The ECJ confirmed that the General Court had correctly found that the restriction requested by Kessel could not be rejected for the sole reason that it referred to the irrelevant criterion of the absence of a doctor’s prescription. The restriction was in any case based on the criterion of the therapeutic indication, which constitutes an essential criterion for defining a sub-category of pharmaceutical goods intended to be covered by a CTM.

The ECJ added that the inclusion of the criterion of the absence of medical prescription did not necessarily affect the clarity or precision of the restriction as a whole. In any case, the decision of the Board of Appeal was not based on a lack of clarity of the restriction; therefore, the General Court had been right to conclude that the Board of Appeal had erred in law.

As far as the second ground of appeal was concerned, OHIM submitted that it was bound by the terms of the restriction requested by Kessel and could not rephrase the list of goods for which registration was sought. According to OHIM, the General Court had found that the Board of Appeal should have accepted the restriction in part and rejected it in part.

The ECJ rejected the second ground of appeal, holding that the General Court had found that the Board of Appeal should have taken into consideration the restriction as phrased by Kessel.

As a consequence, the ECJ rejected the appeal.

The position taken by the ECJ is in line with previous judgments.
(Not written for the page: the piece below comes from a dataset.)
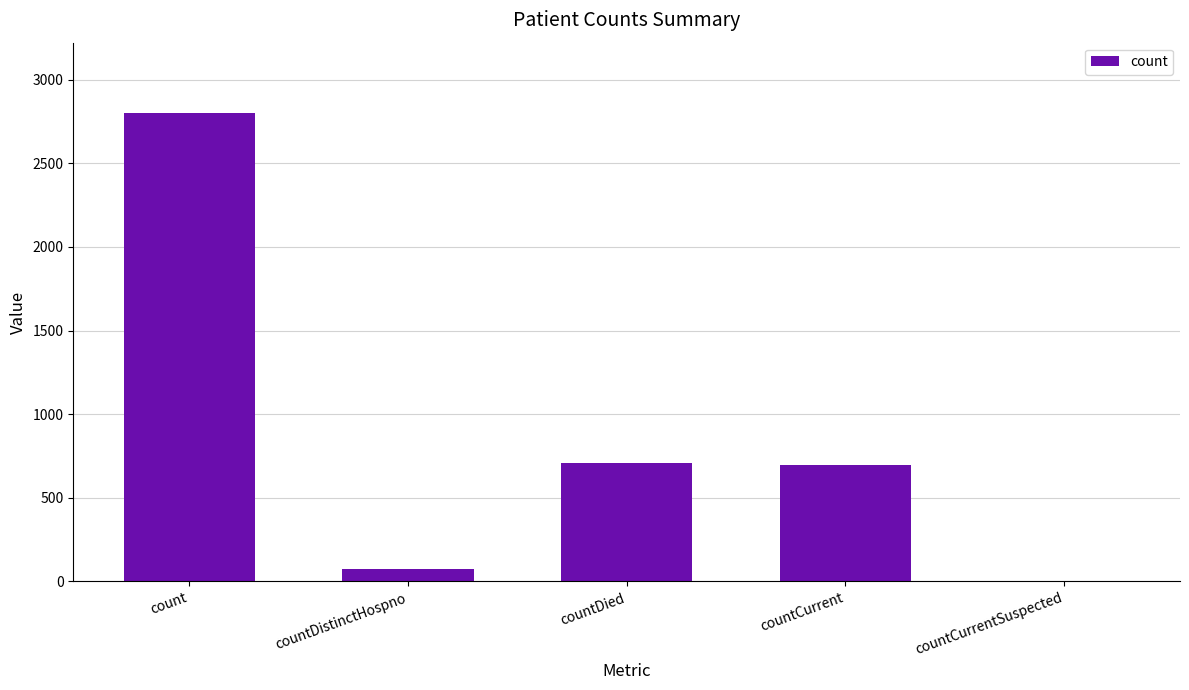

Is it true that the value at countDistinctHospno is 74?

True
In Reckitt Benckiser (España) SL v OHIM (Case T-126/03), the then Court of First Instance of the European Union had considered a case in which the description of the goods was restricted to a category of goods under the Nice Classification, with regard to both the function and the intended purpose of the goods. As a consequence, the mark was held to have been registered for a collection of goods forming a particularly precise and narrowly-defined sub-category of the category of goods to which it belonged under the Nice Classification (Paragraphs 47-48).

In another case regarding pharmaceutical goods, the Court of First Instance had judged that, since consumers are searching primarily for a product or service which can meet their specific needs, the criterion of the purpose or intended use is of fundamental importance in the definition of a sub-category of goods or services. As far as a therapeutic preparation is concerned, its purpose and intended use are expressed in its therapeutic indication. The dosage form, the active ingredient and the obligation to obtain a doctor’s prescription, are, as a rule, inappropriate criteria for defining a subcategory of goods (Mundipharma AG v OHIM (Case T-256/04), Paragraphs 29-31).

In the present case, the situation was slightly different from that in Mundipharma since both relevant and irrelevant criteria were invoked by the applicant to define the sub-category of goods to be covered by the mark. However, the position taken by the ECJ flows logically from established case law.